Source data
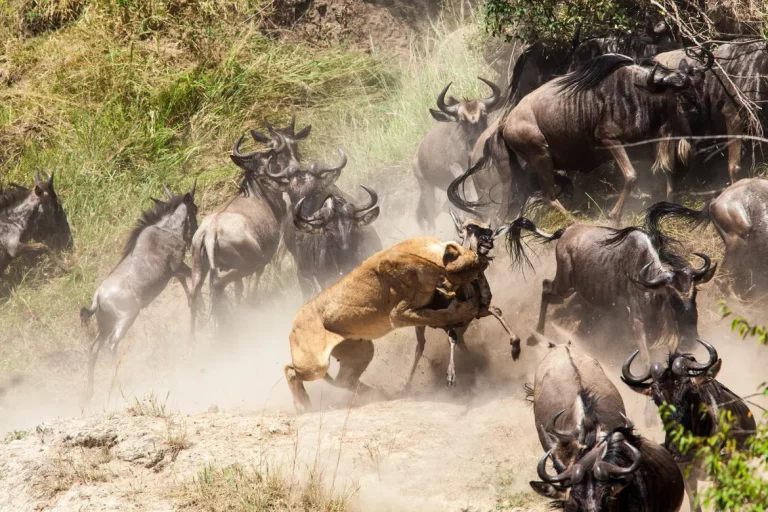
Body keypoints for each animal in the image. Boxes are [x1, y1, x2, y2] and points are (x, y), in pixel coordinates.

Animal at [285, 236, 486, 413]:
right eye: (470, 268)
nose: (483, 266)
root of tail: (293, 322)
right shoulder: (398, 314)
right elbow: (437, 316)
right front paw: (466, 309)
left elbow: (436, 315)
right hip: (315, 364)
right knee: (290, 369)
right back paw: (302, 405)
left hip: (361, 351)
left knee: (345, 380)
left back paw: (380, 394)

Exercise goal
Print all the lines above exactly as they are, but without the pictures.

Task solution
Body keypoints for each animal in the image. Boxes are [x1, y1, x2, y2] and points are (x, y), in pixel coordinates.

Animal at [285, 236, 486, 413]:
right eye: (470, 268)
nose: (483, 266)
root of tail: (293, 322)
right shoulder: (398, 314)
right elbow: (437, 316)
right front paw: (466, 309)
left elbow: (436, 315)
right hip: (315, 364)
right knee: (290, 369)
right back paw: (302, 405)
left hip: (361, 351)
left knee: (345, 380)
left back paw: (380, 394)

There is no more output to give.